Uprooting Demna's Fashion
Demna, a great fashion icon honoring Cristobal Balenciaga. Similar or not, ruling the Fashion Industry.
I would give a big long introduction, but I prefer making a very clear point from the begging, I am talking about Demna Gvasalia, founder of former clothing brand Vetements, and actual creative director in fashion house Balenciaga, since April 2021 when he presented his first Pre-Fall collection, for the Parisian house, founded in 1937.
From my point of view has evolved our way of seeing fashion in so many ways, he doesn’t just show off a pair of trends, nice shoes and a new it bag, but in every collection he is representing what the world is actually living. The common ground between fashion and politics, society, has been displayed in his runways. Of course Demna wants us to shop, and of course his bosses do, too. But when it comes time to spend, my money's on the guy who looks around and is terrified, not the somnambulates.
He has had the power to shake everyone. Literally everyone, from people in the industry to people in the streets passing by a window display.
The past October the 2nd, Demna gave us a battlefield to talk about. Rising inequality, the return of fascism, the very real threat of nuclear war. He laid it all out at his post-apocalyptic show, trying, I think, to wake us up.
He had his own experience of war—he fled Georgia with his family when he was a young boy of 10. Being gay compounded his struggles. “I’ve felt like I’ve been punched in my face for being who I am,” he said, but “you have to stand up and continue walking, kind of like this crusade of discovering who you are and defending that.” He called this a “very me show.”
These were survivors against the odds, a point Demna made by sending out men clutching baby carriers propped with dolls. “Naturally I’m an optimist, but I cannot be very optimistic right now,” he said. “I think this show actually expresses that very much—the music, the set, it spoke about the moment in which we live.”
Cristobal Balenciaga and Demna, both in different ways, kept and keep fashion alive.
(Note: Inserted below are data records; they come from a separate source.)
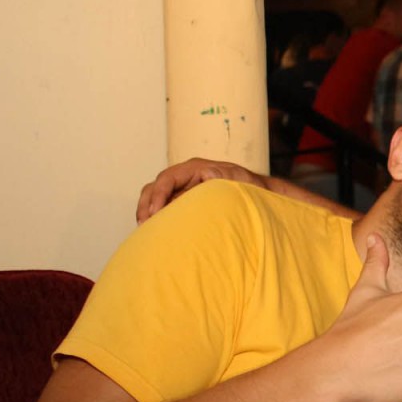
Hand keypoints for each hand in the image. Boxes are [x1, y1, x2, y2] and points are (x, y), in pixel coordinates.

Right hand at [136, 158, 267, 223]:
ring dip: (147, 212)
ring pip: (155, 198)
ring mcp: (183, 189)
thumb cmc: (250, 188)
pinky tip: (155, 232)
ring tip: (145, 231)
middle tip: (144, 225)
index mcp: (196, 168)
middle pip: (155, 187)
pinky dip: (157, 218)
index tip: (155, 212)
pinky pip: (164, 208)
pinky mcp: (184, 202)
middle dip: (146, 205)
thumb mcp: (240, 180)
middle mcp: (185, 177)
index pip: (168, 178)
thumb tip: (207, 173)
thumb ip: (226, 176)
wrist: (258, 195)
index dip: (158, 194)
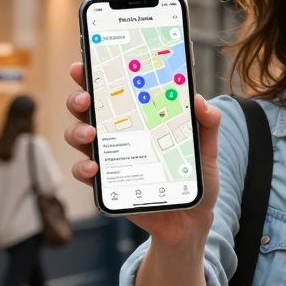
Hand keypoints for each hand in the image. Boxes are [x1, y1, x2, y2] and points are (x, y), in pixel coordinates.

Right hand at [63, 62, 222, 247]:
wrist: (190, 220)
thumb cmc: (194, 178)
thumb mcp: (207, 149)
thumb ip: (208, 124)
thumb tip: (200, 100)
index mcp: (139, 117)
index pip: (113, 90)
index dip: (94, 75)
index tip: (84, 65)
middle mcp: (118, 134)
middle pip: (87, 109)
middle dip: (79, 98)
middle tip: (85, 98)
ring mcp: (110, 158)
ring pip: (79, 137)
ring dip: (77, 131)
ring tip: (90, 133)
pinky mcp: (106, 184)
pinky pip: (85, 172)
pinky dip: (83, 166)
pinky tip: (94, 166)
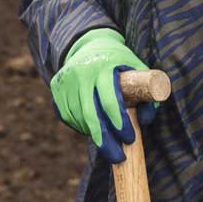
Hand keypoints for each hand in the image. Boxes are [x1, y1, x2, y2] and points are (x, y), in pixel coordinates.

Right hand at [50, 28, 155, 162]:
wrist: (88, 43)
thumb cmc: (118, 61)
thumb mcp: (136, 68)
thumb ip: (146, 92)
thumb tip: (146, 120)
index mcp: (103, 67)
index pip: (110, 101)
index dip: (120, 123)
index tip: (130, 139)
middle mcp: (81, 74)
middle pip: (91, 116)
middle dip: (105, 141)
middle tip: (118, 157)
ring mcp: (66, 82)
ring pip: (78, 118)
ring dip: (93, 135)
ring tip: (108, 142)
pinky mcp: (56, 88)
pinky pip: (67, 116)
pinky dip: (79, 126)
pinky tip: (91, 129)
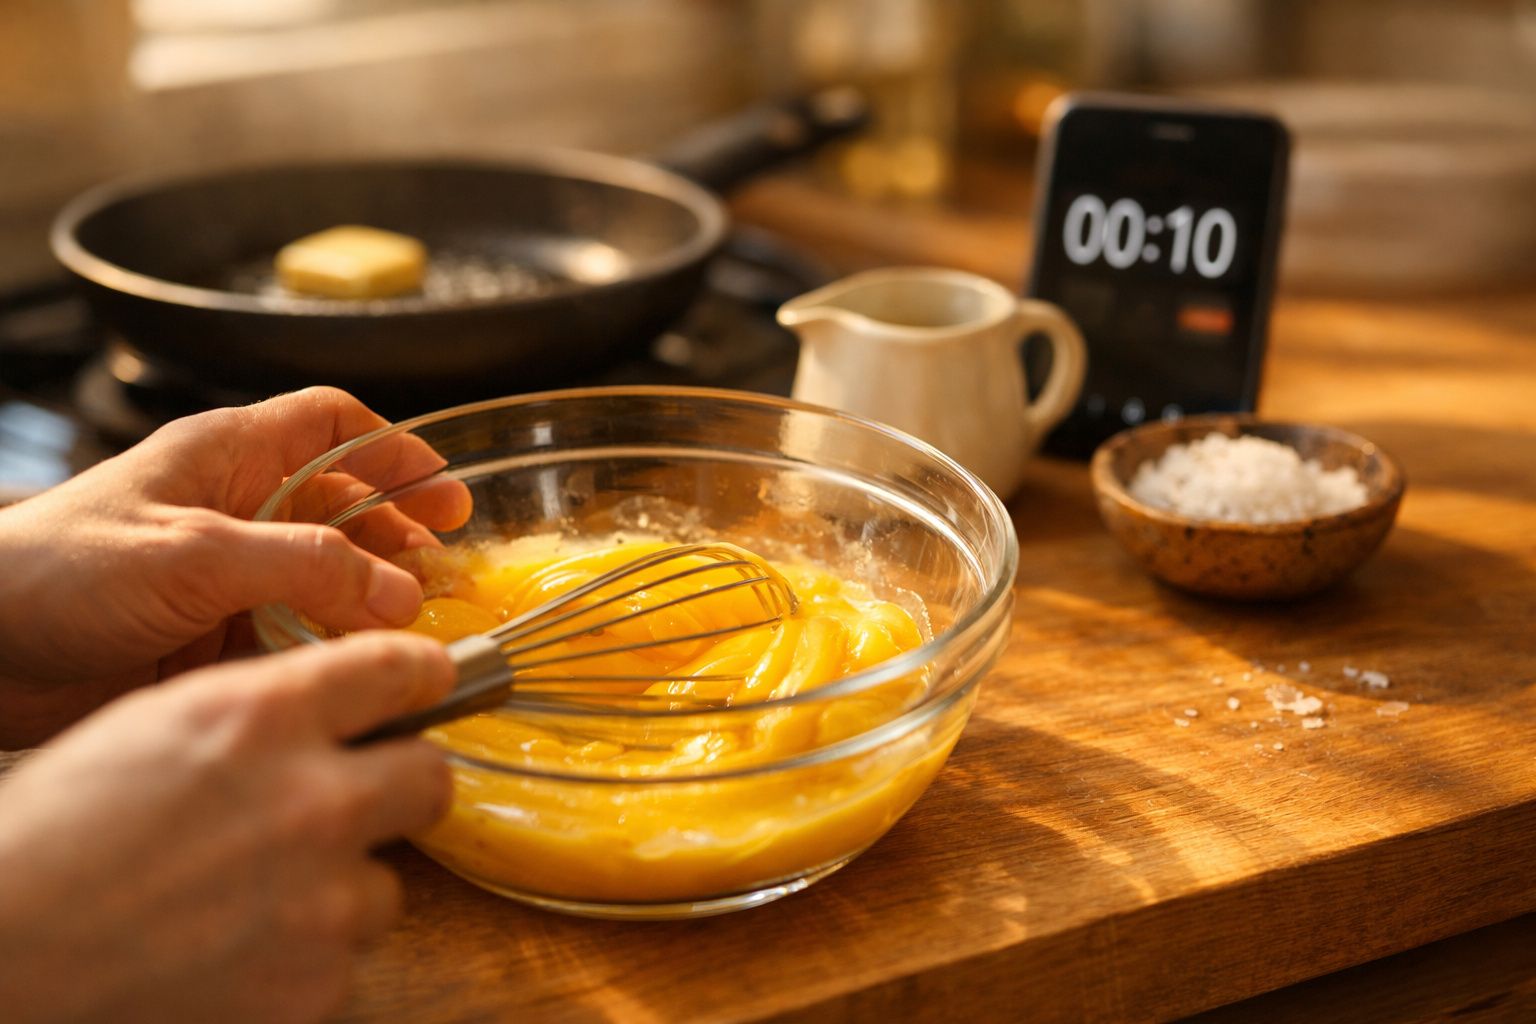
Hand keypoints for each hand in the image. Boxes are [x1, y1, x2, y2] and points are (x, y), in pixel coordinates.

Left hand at [0, 387, 470, 744]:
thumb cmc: (57, 572)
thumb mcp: (194, 553)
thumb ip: (305, 567)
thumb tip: (401, 592)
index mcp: (227, 456)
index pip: (329, 422)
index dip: (393, 447)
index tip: (445, 488)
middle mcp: (234, 509)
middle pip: (342, 506)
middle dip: (398, 535)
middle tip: (449, 573)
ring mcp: (225, 576)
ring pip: (325, 578)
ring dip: (372, 599)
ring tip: (417, 626)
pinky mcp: (211, 637)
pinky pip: (294, 636)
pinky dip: (330, 651)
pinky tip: (356, 668)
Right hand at [0, 632, 453, 1023]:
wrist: (6, 947)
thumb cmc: (57, 829)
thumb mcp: (162, 723)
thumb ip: (266, 708)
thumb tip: (346, 702)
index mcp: (266, 719)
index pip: (398, 670)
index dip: (420, 675)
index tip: (429, 683)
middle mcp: (313, 800)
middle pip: (431, 778)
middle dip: (401, 786)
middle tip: (360, 801)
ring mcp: (322, 899)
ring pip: (385, 883)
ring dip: (337, 887)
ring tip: (256, 896)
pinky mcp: (316, 983)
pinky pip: (345, 958)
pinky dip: (303, 957)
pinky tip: (237, 947)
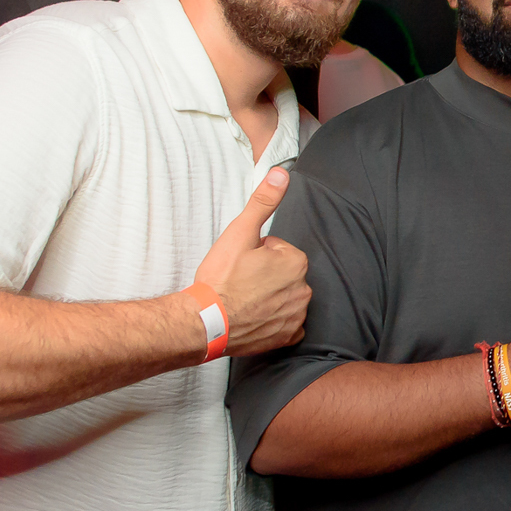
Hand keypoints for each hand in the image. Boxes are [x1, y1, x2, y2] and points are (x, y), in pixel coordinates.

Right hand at [193, 167, 309, 357]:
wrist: (206, 323)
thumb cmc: (221, 279)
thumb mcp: (240, 233)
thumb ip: (263, 202)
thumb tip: (281, 173)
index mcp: (296, 262)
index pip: (279, 250)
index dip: (258, 254)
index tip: (242, 263)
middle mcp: (304, 289)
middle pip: (283, 273)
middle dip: (265, 275)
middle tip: (241, 282)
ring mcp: (297, 315)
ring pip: (284, 296)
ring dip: (269, 296)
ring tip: (244, 299)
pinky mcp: (288, 336)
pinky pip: (287, 323)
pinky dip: (273, 320)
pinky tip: (254, 317)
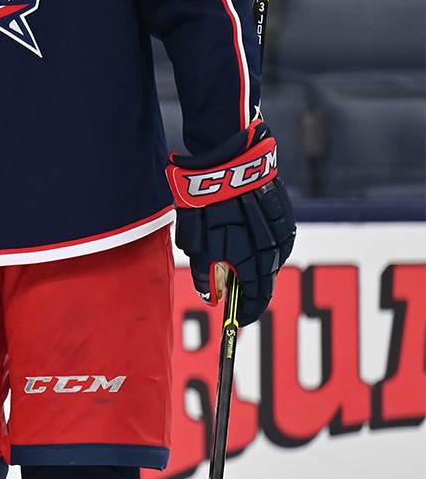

The differences between each other’s styles is what makes them so alike. The house models were called the “monsters” as muses, in the other hand, Gvasalia, told Purple, “We use girls and guys who are our friends, who aren’t models, who don’t really care about fashion.”
They both wanted to express and show reality to their costumers, and what better way to explore this than throughout the individuals that wear their creations. The catwalks they walk, and most of all, what there’s behind every collection. A real thought and controversy happening in the actual world striking every soul.
Both disrupting the system by portraying reality, as raw as it can be.